After the pandemic, economic decline and diminishing political space resulted in changes to the social contract. The implicit pact between the party-state and its people has long demanded political acquiescence and tolerance of income inequality in exchange for economic prosperity. As long as family incomes grew, demands for political rights were circumscribed, and tolerance for inequality remained high.
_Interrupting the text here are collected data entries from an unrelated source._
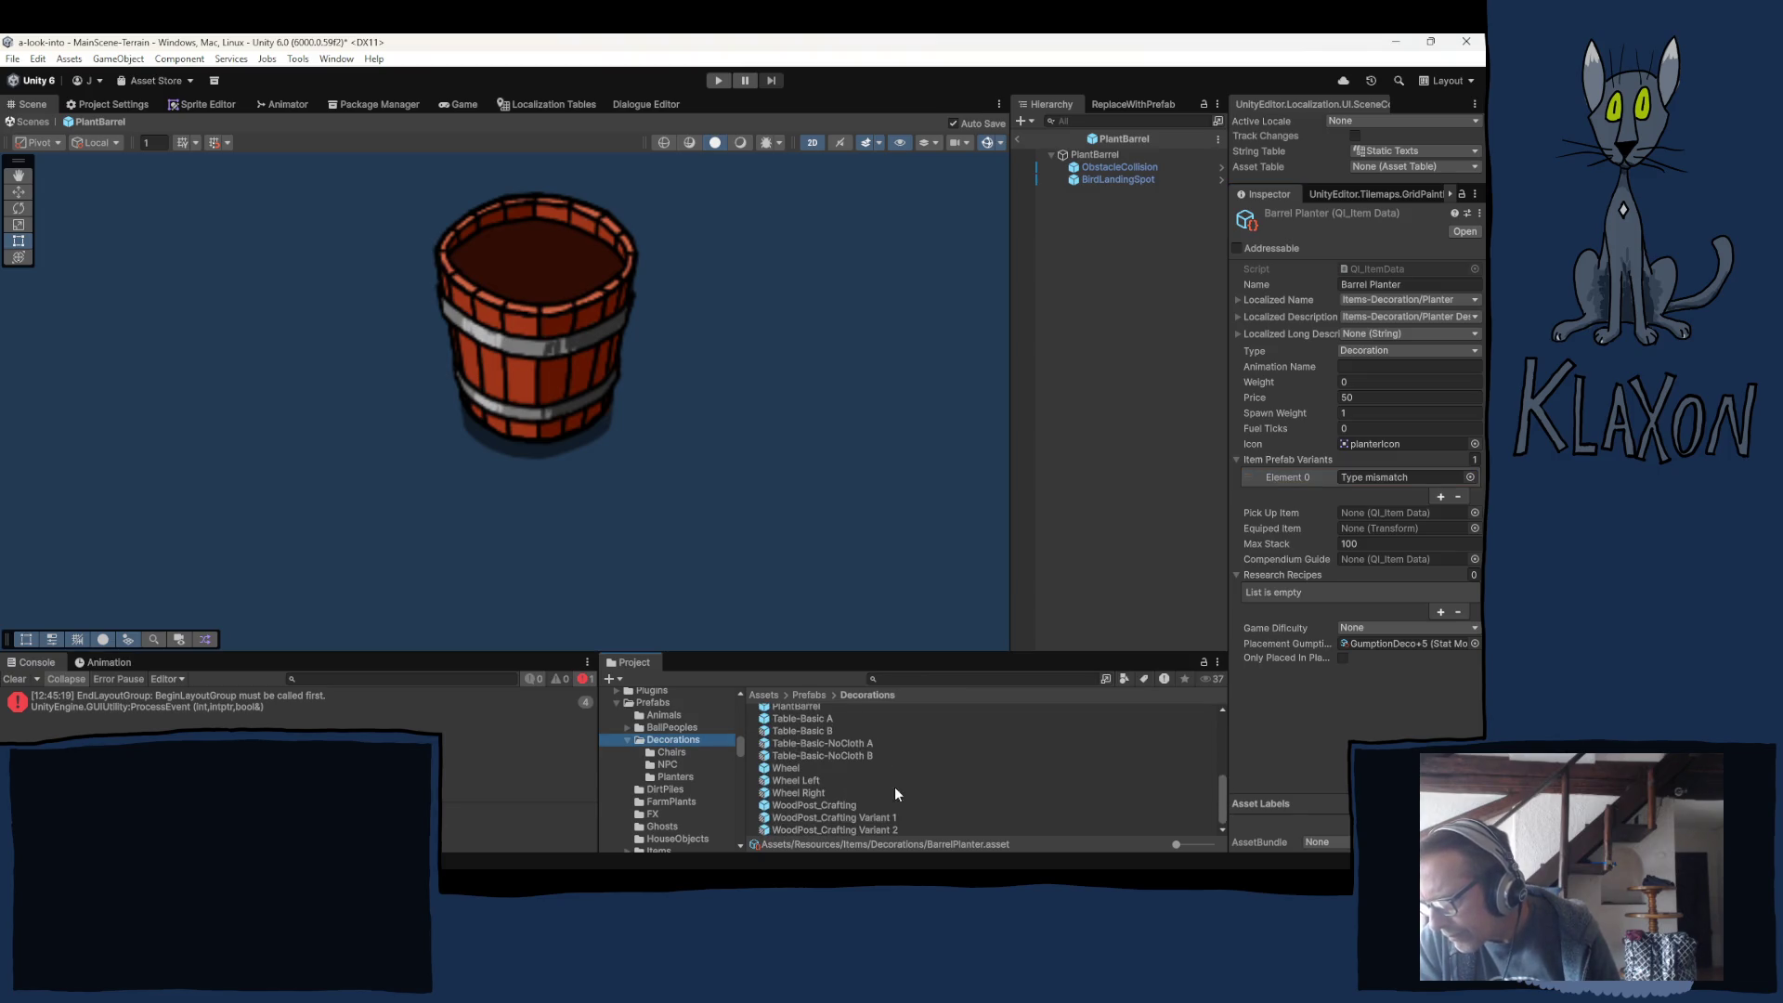
scroll(840, 787, up, 2)
mouse_move(778, 760)
mouse_down()
mouse_move(1374, 479)
mouse_move(1383, 529)
mouse_move(1382, 482)
mouse_up()
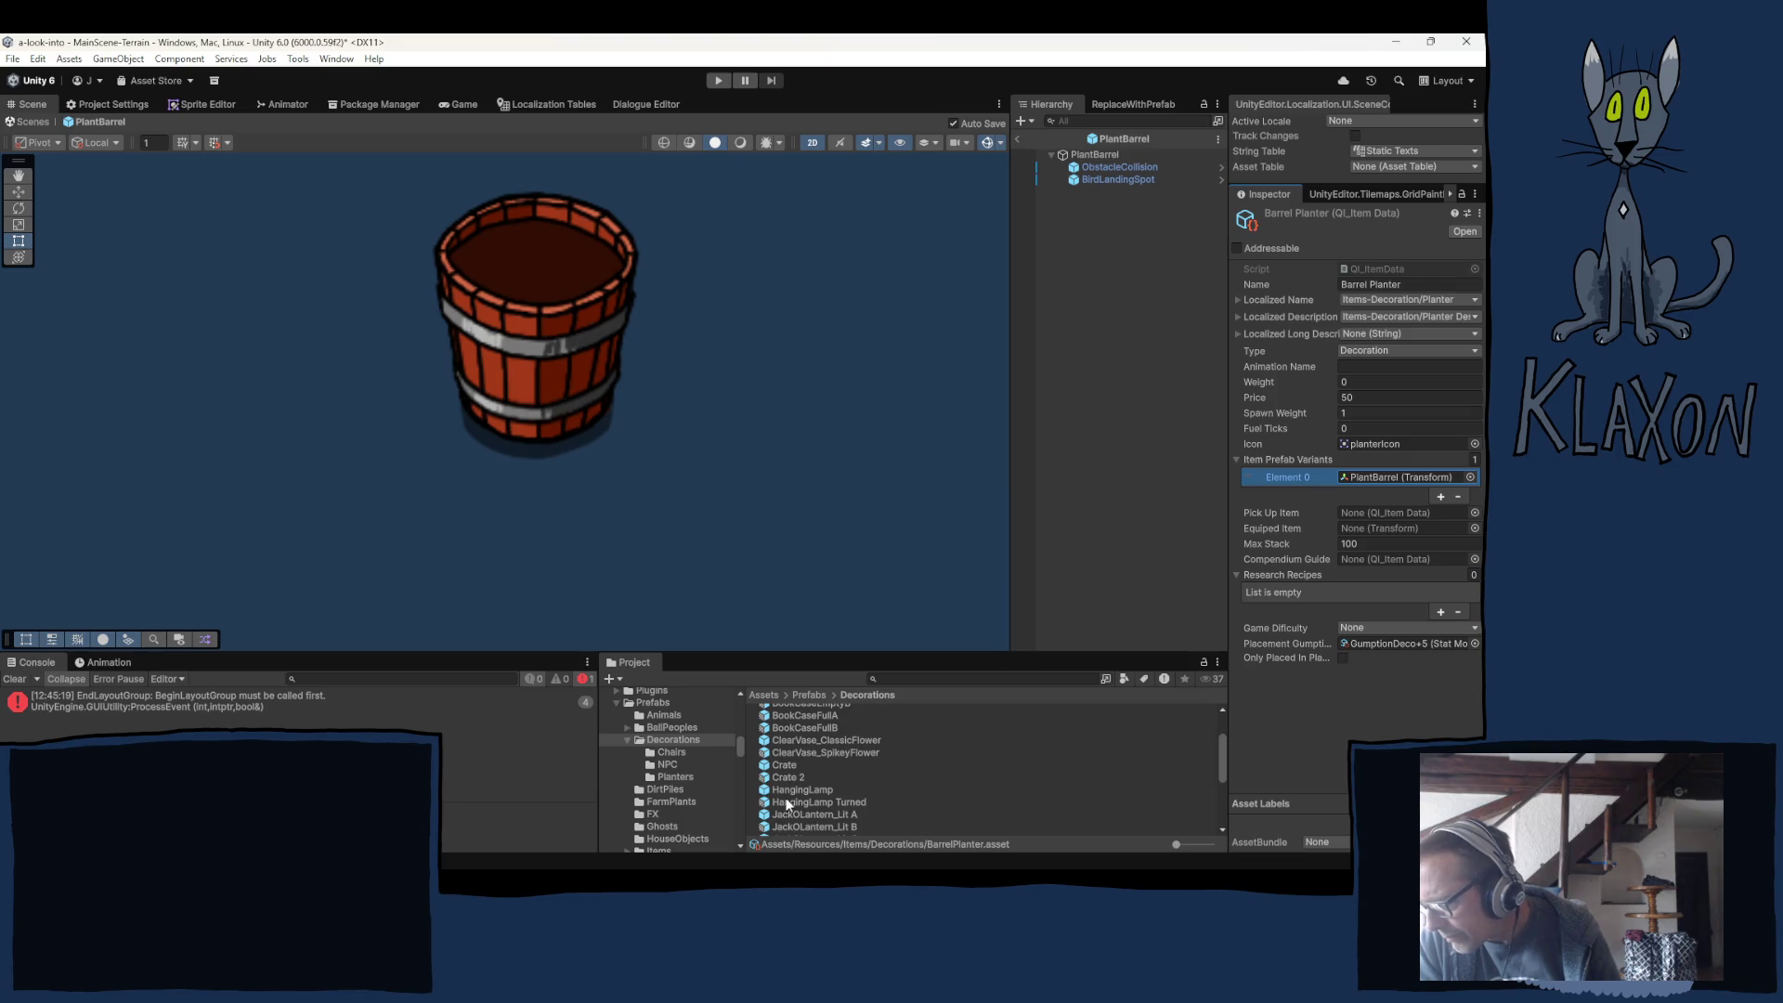
Rename the PlantBarrel prefab in the Decorations folder, appending to its name.
scroll(810, 787, down, 2)
scroll(788, 764, down, 2)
However, once income growth stagnated, people began to question the system and, in particular, why certain groups were getting ahead and claiming a disproportionately larger share of the pie. In a system where people cannot effectively voice their grievances without inviting trouble, those who have the means have decided to “vote with their feet.” Post-pandemic, those who lack the means to leave have opted to “lie flat” (tangping). Urbanites quit stressful jobs to move to the countryside, and increasing numbers of young people seek secure government posts and an “iron rice bowl” — a term indicating a career with guaranteed job security.
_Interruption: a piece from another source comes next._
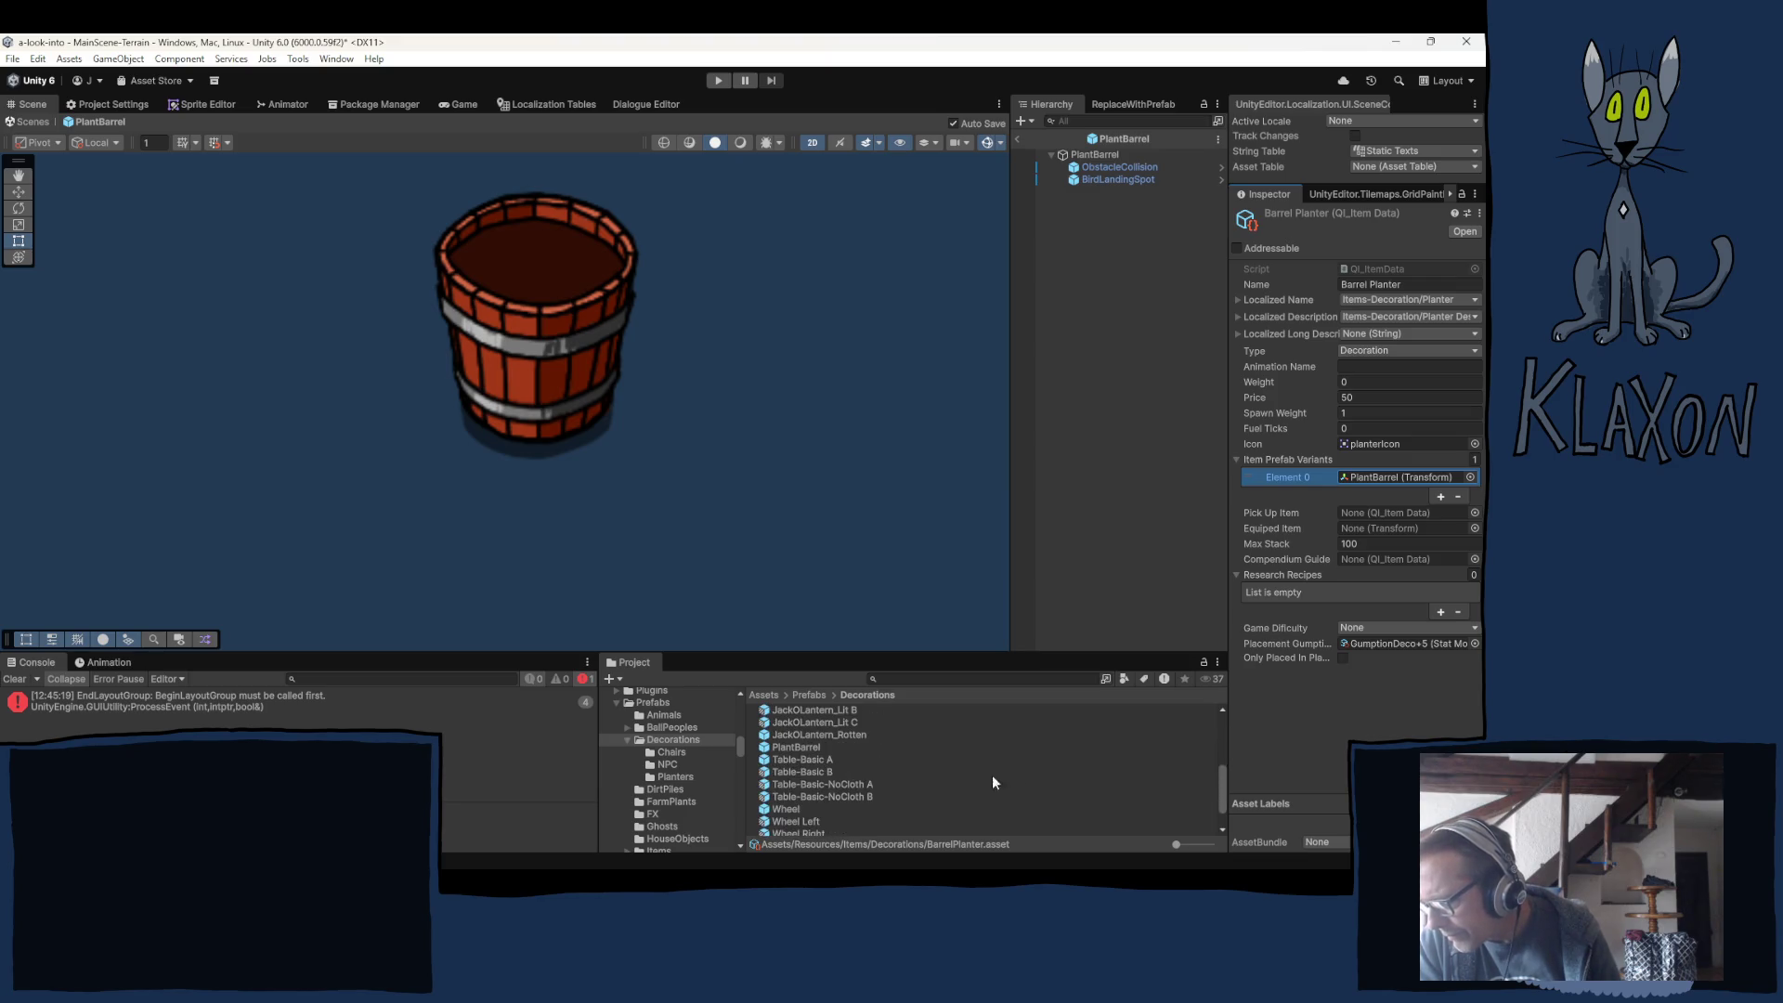
click(788, 747)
Critically, more people in China are pessimistic about the future. The current economic decline does not appear cyclical, and altering the Chinese economy’s trajectory will require fundamental changes that better allocate resources and reward effort. The abolition of presidential term limits in 2018 signaled to many Chinese people that the country was moving in the wrong direction. Worse still, the protracted zero-COVID lockdown, as well as the excess and preventable deaths from the policy’s abrupt abandonment, convinced many that they could no longer trust the CCP to protect their lives and private property. Consequently, more people have given up on the China Dream, and many of them are heading for the exits.